ヨマが株主に向けて出した通知で明らかになった。ヨマは、期限としていた4月末までに、ミャンマー最大のモバイル送金サービス「ウェーブ・マネー」を展開するデジタル・マネー・ミャンマーの株式買収を実現できなかった。詳細は明らかになっていないが、当局からの認可を取得できなかったとみられる。ヨマは今後、期限を設けずに当局の認可を待つという。

ヨマは2020年5月、中国電子商取引(EC)最大手の阿里巴巴集団(アリババグループ)とモバイル決済サービスで戦略提携すると発表した。
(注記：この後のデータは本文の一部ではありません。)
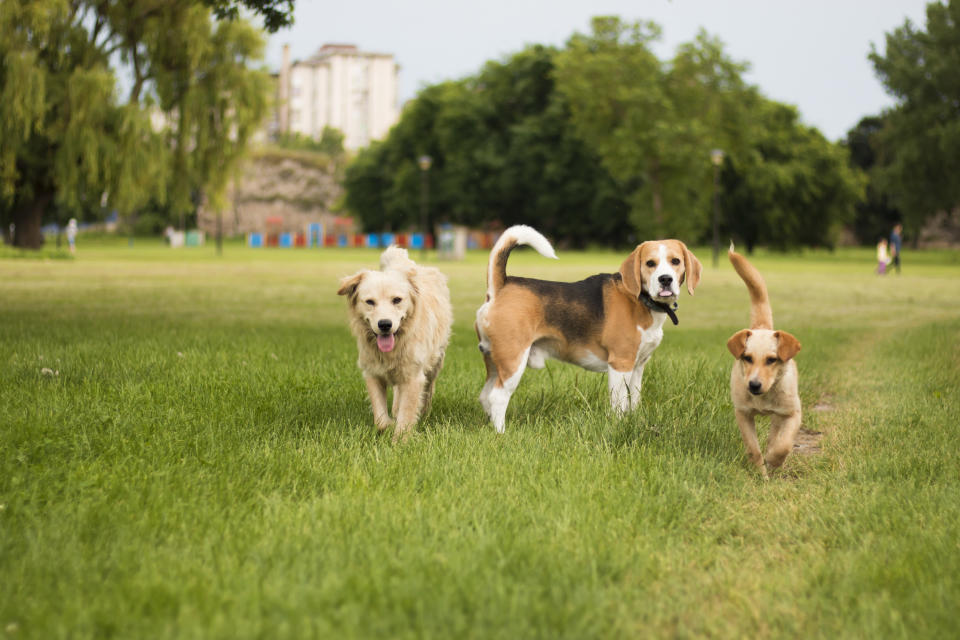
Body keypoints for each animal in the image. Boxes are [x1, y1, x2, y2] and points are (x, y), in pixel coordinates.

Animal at [338, 245, 454, 440]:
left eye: (397, 300)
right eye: (370, 302)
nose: (385, 324)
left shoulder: (413, 377)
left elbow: (407, 414)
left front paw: (400, 441)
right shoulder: (372, 373)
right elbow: (380, 419)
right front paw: (389, 425)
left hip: (435, 362)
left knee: (428, 387)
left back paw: (424, 411)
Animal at [476, 224, 700, 430]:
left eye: (675, 261)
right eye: (650, 263)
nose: (665, 279)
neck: (641, 300)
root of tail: (501, 286)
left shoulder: (638, 365)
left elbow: (634, 399)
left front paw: (634, 421)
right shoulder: (620, 363)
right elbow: (619, 403)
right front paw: (618, 425)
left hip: (495, 361)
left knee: (485, 395)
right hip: (513, 359)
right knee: (497, 397)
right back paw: (501, 433)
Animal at [728, 244, 804, 476]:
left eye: (772, 360)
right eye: (747, 358)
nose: (753, 385)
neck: (764, 397)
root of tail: (762, 326)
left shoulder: (792, 413)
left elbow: (784, 444)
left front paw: (774, 460)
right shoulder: (742, 413)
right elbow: (753, 448)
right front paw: (759, 473)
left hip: (780, 415)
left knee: (775, 436)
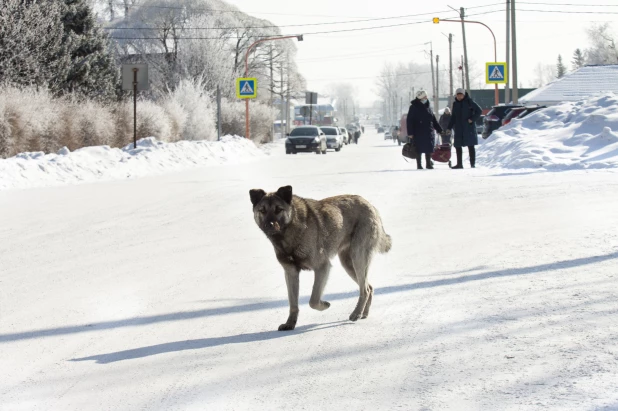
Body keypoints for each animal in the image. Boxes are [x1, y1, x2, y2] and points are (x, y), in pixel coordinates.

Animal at [247, 187, 388, 332]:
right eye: (262, 210)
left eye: (278, 209)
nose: (269, 225)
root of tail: (370, 205)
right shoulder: (291, 273)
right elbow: (293, 303)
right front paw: (290, 323)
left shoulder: (322, 267)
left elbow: (313, 300)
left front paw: (324, 305)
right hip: (348, 264)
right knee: (368, 287)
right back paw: (364, 313)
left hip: (357, 258)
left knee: (364, 289)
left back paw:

アリババの金融子会社のバ蟻金融服務集団(バ=むしへんに馬、アントフィナンシャル)が、デジタル・マネー・ミャンマーに総額7,350万米ドル(約81億円)を出資するというものだった。

翌月にはヨマが、デジタル・マネー・ミャンマーの筆頭株主であるテレノールの持ち分を買収すると発表。金融当局の認可を経て20年11月中旬には完了させる絵を描いていたが実現せず、11月、今年1月、3月の3回にわたり、買収完了までの期限を延長すると発表していた。実現すれば、デジタル・マネー・ミャンマーの出資比率はヨマ側が67%、アントが33%になる。

ヨマは8月11日に21年4~6月期業績を発表したが、デジタル・マネー・ミャンマーの株式買収には触れなかった。デジタル・マネー・ミャンマーは同期、経済活動の鈍化などで収益に影響が出たものの、コスト管理の徹底でEBITDA(利払い・税引き・償却前利益)は増加したという。